Ground attacks and projectiles
The hitboxes of normal ground attacks are based on high and low priority; they interact with each other in terms of the damage they deal. When two ground attack hitboxes collide they will either cancel each other out (this is called a clank), or one will override (out-prioritize) the other. This collision is signified by a white "bubble" and a distinct "ting" sound.
If one attack hitbox is above the priority range of another then the stronger hitbox out-prioritizes the weaker one and the weaker attack is cancelled by the stronger one. However, if two colliding ground attack hitboxes are within the priority range, they will "clash", and both will cancel out with characters not receiving any damage at all.
Different rules apply to the hitboxes of normal aerial attacks. When a normal aerial attack hitbox overlaps that normal ground attack or another normal aerial, the attacks cannot collide or clash with each other and the "law of high and low priority" does not apply. However, if this occurs, both will persist, irrespective of each, and will damage opponents if the move connects; this is called trading. The hitboxes of aerial attacks can collide with normal projectiles; in this case, high and low priority functions. However, aerial attack animations cannot be canceled out, and will continue even if out-prioritized.

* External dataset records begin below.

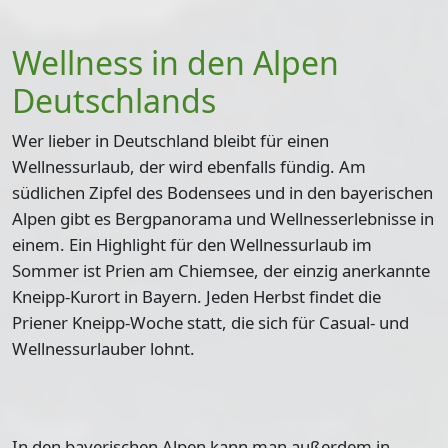
Wellness in den Alpen
Deutschlands
Wer lieber in Deutschland bleibt für einen
Wellnessurlaub, der wird ebenfalls fündig. Am
südlichen Zipfel des Bodensees und in den bayerischen
Alpen gibt es
Bergpanorama und Wellnesserlebnisse
in
einem. Ein Highlight für den Wellnessurlaub im
Sommer ist
Prien am Chiemsee
, der einzig anerkannte
Kneipp-Kurort in Bayern. Jeden Herbst findet die
Priener Kneipp-Woche statt, die sich für Casual- und
Wellnessurlauber lohnt.
In den bayerischen Alpen kann man außerdem in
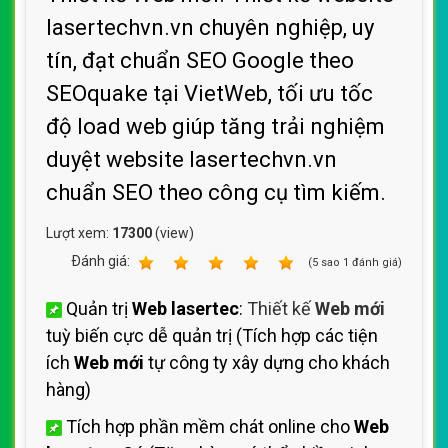
lasertechvn.vn chuyên nghiệp, uy
tín, đạt chuẩn SEO Google theo
SEOquake tại VietWeb, tối ưu tốc
độ load web giúp tăng trải nghiệm
duyệt website lasertechvn.vn
chuẩn SEO theo công cụ tìm kiếm.
Lượt xem:
17300
(view)
Ðánh giá:
1
2
3
4
5
(
5
sao
1
đánh giá)
Quản trị
Web lasertec
:
Thiết kế
Web mới
tuỳ biến cực dễ quản trị (Tích hợp các tiện
ích
Web mới
tự công ty xây dựng cho khách
hàng)
Tích hợp phần mềm chát online cho
Web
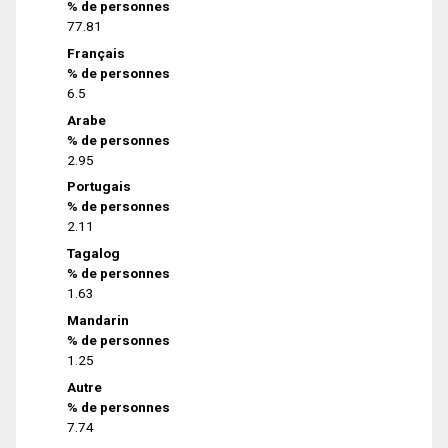
% de personnes
77.81
Français
% de personnes
6.5
Arabe
% de personnes
2.95
Portugais
% de personnes
2.11
Tagalog
% de personnes
1.63
Mandarin
% de personnes
1.25
Autre
% de personnes
7.74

As stated above, when an attack overrides or out-prioritizes another move, sometimes the attack that out-prioritizes the other attack ends having their hitbox extended or keep the hitbox active. For instance if Wario uses his forward tilt on Goku's Ki Blasts, Wario's tilt will out-prioritize the Ki Blasts and he will move forward a bit. Something similar happens when Marth's and Lloyd's forward smashes collide. Marth's forward smash will out-prioritize Lloyd's forward smash and end up with Lloyd being hit by the Sweet spot of Marth's blade.
Transcendent priority describes the set of rules that apply to transcendent attack hitboxes, as distinct from normal attack hitboxes. Transcendent hitboxes ignore the rules of normal priority: they cannot collide with, clash with, cancel out, or be canceled out by other hitboxes.
Below is a list of character's attacks that contain hitboxes with transcendent priority.
- Bomberman — Bomb.
- Fox — Blaster.
- Goku — Kamehameha
- Kirby — Hammer (both grounded and aerial)
- Mario — Cape, Mario Tornado (the Luma), forward smash (sweet spot only).
- Meta Knight — Dimensional Cape, up and down throws.
- Peach — up tilt
- Pikachu — down smash, forward smash (sweet spot only).
- Wario — Wario Waft.
- Zelda — standard attack, forward tilt, up tilt, dash attack, forward and up smashes, neutral and up aerials.
- Certain Final Smashes.
- In older demos, a fully charged Kuroi Getsuga could be outprioritized by a regular Getsuga Tenshō.